How does this differ for lower-income countries? In its Global Employment Report 2013, the ILO categorizes the population of low-income countries by the fairly standard measures of "extremely poor," which consumption of less than $1.25 per person per day; "moderately poor," from $1.25 to $2 per day; near-poor, from $2 to $4 per day; "middle class," between $4 and $13 per day; and "above middle class," which is above $13 per day in consumption. By this standard, the "middle class" in the developing world is on the rise, but is not yet more than half the population.

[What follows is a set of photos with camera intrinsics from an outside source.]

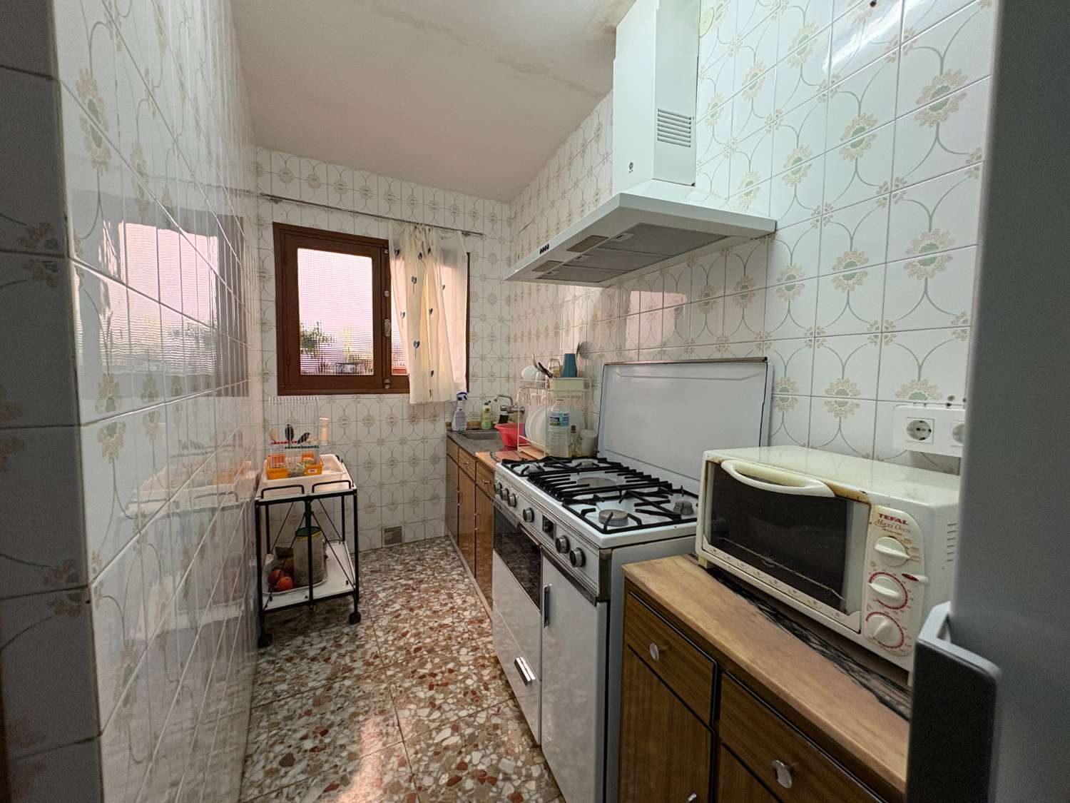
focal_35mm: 14
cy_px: 402
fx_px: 433
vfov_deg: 85.7
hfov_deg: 102.1
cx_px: 535
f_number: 2.2
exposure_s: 1/50
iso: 250
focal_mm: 2.22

The ILO report sums up the patterns this way:

As the total share of poor and near poor workers gradually fell, an estimated 41.6 per cent of the developing world’s workers were attaining the middle and upper-middle-classes in 2011. This is a remarkable development given that in 2001, less than 23 per cent of the developing world’s workforce was middle-class versus 53.7 per cent living in poverty. The decade from 2001 to 2011 saw rapid growth in middle-class employment, with an increase of nearly 401 million middle-class workers (above US$4 and below US$13) and an additional increase of 186 million workers above the US$13 a day line. Current ILO projections indicate that the number of workers in the middle-class and above in the developing world could grow by an additional 390 million by 2017, with the share of middle-class workers rising to 51.9 per cent.

It may be a fool's mission to try to generate a shared idea of "middle class" that reaches across the experience of the U.S., other high-income countries, and also low-income countries around the world. The growth of income inequality in the U.S. and other high-income countries may be eroding the shared sense of "we're almost all middle class," at the the same time that growth in emerging economies is moving toward a situation where a majority fall within at least some definition of teh middle class.

But in a rough-and-ready way, I think the key factor in defining the middle class may be a sense of whether your life typically involves living from week-to-week or month-to-month relying on a regular paycheck. For example, I think that the reason many objectively low-income people in the U.S. view themselves as "middle class" is that they are working for livilng. Similarly, high-income people in the U.S. view themselves as "middle class" because they have bought into a world of high expenses, and thus they also feel an ongoing pressure that they are working to pay their regular expenses.  In low-income countries, the key step that often moves people up to the "middle class" is a regular job with a paycheck, as opposed to holding a series of ad hoc, temporary, and subsistence jobs.

Freire makes the interesting suggestion that the "middle class" shares a consumerist mindset, which offers both a kind of shared social identity, support for a set of political institutions, and a functional basis for ongoing economic growth. In low-income economies, building support for institutions, laws, and infrastructure that allow the middle class to grow and flourish may be a delicate political business when the middle class is a minority. But as the middle class moves toward becoming a majority, I wonder if building building support for these institutions, laws, and infrastructure may become easier.

Obviously, the middle class in lower-income developing countries will not equal the buying power of the middle class in high-income countries any time soon. But that said, the new middle class in low-income countries will in many ways have much more in common with the middle class around the world than did the "absolutely poor" living on less than $1.25 per day.  A certain kind of shared globa consumerism--bolstered by cheap computing power, cellphones, brand names, news, movies music, and the Internet--may be on its way.

Full disclosure: I was an outside reader of the ILO Global Wage Report 2014-15 last summer, and received a modest honorarium for commenting on a draft of the report.